“Take care of your pennies and the dollars will look after themselves.”

My grandmother first shared that proverb with me while trying to impart some fiscal responsibility to a then-oblivious 5-year-old.

While that saying always stuck with me, it wasn’t a principle I ever really applied to my own relationship with money. In my twenties, despite earning a decent salary, I rarely had anything saved at the end of the year. I spent my money freely on the lifestyle I wanted for myself, and that occasionally meant living paycheck to paycheck.

Regretfully, I only started contributing to my RRSP in my thirties, and I frequently kick myself for not having started earlier.
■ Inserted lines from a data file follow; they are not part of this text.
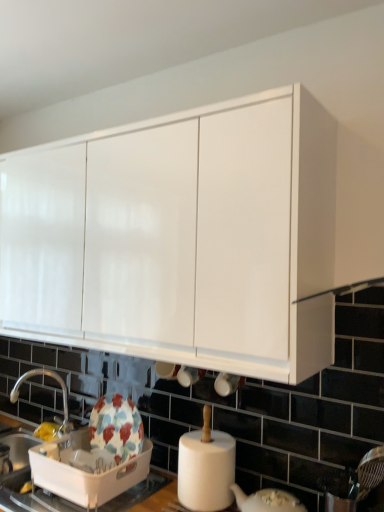
Question: Is floral ceramic dish drainer at lower left oriented away from silver metallic tap at lower left?

Choices:
 (A) yes
 (B) no

Answer: (B)

Question: Is floral ceramic dish drainer at lower left smaller than silver metallic tap at lower left?

Choices:
 (A) no
 (B) yes

Answer: (A)

Question: From a real-world perspective, is floral ceramic dish drainer at lower left on silver metallic tap at lower left?

Choices:
 (A) no
 (B) yes

Answer: (A)

Question: Can silver metallic tap at lower left be found inside floral ceramic dish drainer at lower left?

Choices:
 (A) no
 (B) yes

Answer: (A)

Question: Is floral ceramic dish drainer at lower left at the right side of silver metallic tap at lower left?

Choices:
 (A) yes
 (B) no

Answer: (A)

Question: From a real-world perspective, is floral ceramic dish drainer at lower left under silver metallic tap at lower left?

Choices:
 (A) no
 (B) yes

Answer: (B)

Question: Is the position of white glossy cabinet at upper center less distant than that of floral ceramic dish drainer at lower left?

Choices:
 (A) no
 (B) yes

Answer: (B)

Question: Considering the relative sizes of white glossy cabinet at upper center and floral ceramic dish drainer at lower left in the image provided, is white glossy cabinet at upper center smaller than floral ceramic dish drainer at lower left?

Choices:
 (A) no
 (B) yes

Answer: (A)

Question: Is white glossy cabinet at upper center far from floral ceramic dish drainer at lower left?

Choices:
 (A) yes
 (B) no

Answer: (B)

Question: Does white glossy cabinet at upper center appear on the left side of floral ceramic dish drainer at lower left?

Choices:
 (A) no
 (B) yes

Answer: (B)

Question: From the image's perspective, would you say white glossy cabinet at upper center is positioned over floral ceramic dish drainer at lower left?

Choices:
 (A) no
 (B) yes

Answer: (B)

Question: Is white glossy cabinet at upper center bigger than floral ceramic dish drainer at lower left?

Choices:
 (A) no
 (B) yes

Answer: (B)

Question: From the image's perspective, is white glossy cabinet at upper center below silver metallic tap at lower left?

Choices:
 (A) yes
 (B) no

Answer: (B)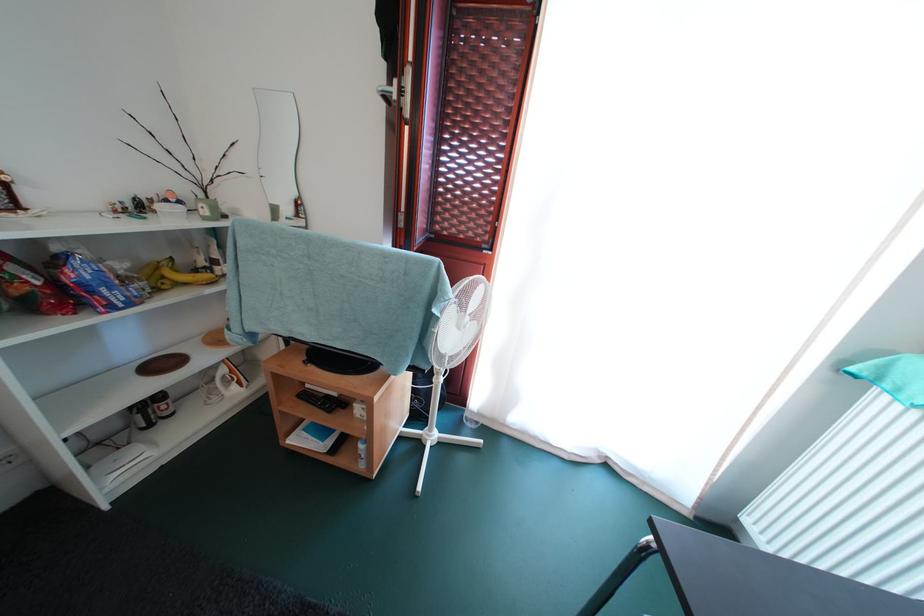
Had I taken advantage of my youth to leverage time and compounding growth, I would be much closer to my financial goals than I am today.

That said, during my twenties, when I was still using cash in my daily transactions (today I use debit and credit cards for nearly everything!), I developed a habit that would be the beginning of my future savings.
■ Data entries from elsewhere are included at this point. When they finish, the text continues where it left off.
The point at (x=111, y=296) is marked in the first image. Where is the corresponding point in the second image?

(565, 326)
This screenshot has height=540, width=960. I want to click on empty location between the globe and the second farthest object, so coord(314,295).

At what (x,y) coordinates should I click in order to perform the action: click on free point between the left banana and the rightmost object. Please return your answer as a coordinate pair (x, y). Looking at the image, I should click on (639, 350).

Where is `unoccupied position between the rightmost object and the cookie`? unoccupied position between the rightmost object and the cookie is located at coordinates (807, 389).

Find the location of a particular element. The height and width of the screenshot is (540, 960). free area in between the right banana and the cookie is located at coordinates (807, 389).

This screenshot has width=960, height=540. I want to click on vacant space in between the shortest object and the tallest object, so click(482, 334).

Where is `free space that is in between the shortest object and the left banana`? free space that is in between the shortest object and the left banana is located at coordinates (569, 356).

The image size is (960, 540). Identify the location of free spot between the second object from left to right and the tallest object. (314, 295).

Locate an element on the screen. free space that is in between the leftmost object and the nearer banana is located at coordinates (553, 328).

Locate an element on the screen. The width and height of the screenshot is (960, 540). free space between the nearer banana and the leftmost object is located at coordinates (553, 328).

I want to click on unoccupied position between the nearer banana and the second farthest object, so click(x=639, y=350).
At the end of each day, I would empty my pockets of the loose change and dump it into a large mason jar.

Over the years, the jars of coins multiplied, and today I still have heaving jars of change that add up to a healthy sum that will one day be cashed in for a sweet vacation. This daily “savings” practice implied no real behavioural change on my part. I didn’t need to budget for it or curtail my spending habits, and since it was only costing me a buck or three each day, I hardly noticed it.

I’ve been thinking a lot about this lately because I’ve started a new and exciting chapter in my life. I’m thrilled to announce that I’ve joined the team at Mylo, a young and innovative fintech startup that is on a mission to help millions of Canadians achieve their financial goals.

Mylo lets you invest spare change.

Mylo rounds up your purchases to the nearest dollar and invests the change in your personalized Mylo investment portfolio. For more about how Mylo works, check out our website.

There are a lot of reasons why I decided to join the Mylo team, but the most compelling of them is the company’s social mission of financial inclusion.

In a financial landscape where half of all millennials have less than $1,000 in savings, and where the gap between the haves and the have-nots is continually widening, Mylo is on a social mission to make saving and investing accessible to all Canadians, not just top earners.

In preparation for this role, I’ve spoken with many Canadians who have told me they aren’t currently saving or investing their money because they don’t think they can afford to or they don’t know how to go about it.

Mylo removes that barrier to entry, letting Canadians of all ages and incomes easily start investing with as little as $1.

Investing spare change is just the beginning.

I couldn’t be more excited about the road ahead. Mylo has an amazing team of financial experts, developers, product designers and data magicians who are coming up with innovative ways to use technology to help Canadians optimize their personal finances and achieve their financial goals.

It’s going to take a lot of creativity, collaboration and hard work to accomplish our goal of levelling the financial playing field for Canadians. As I ponder the challenge ahead, I’m reminded of my grandmother’s advice:

Focus on the little things and the big things will look after themselves.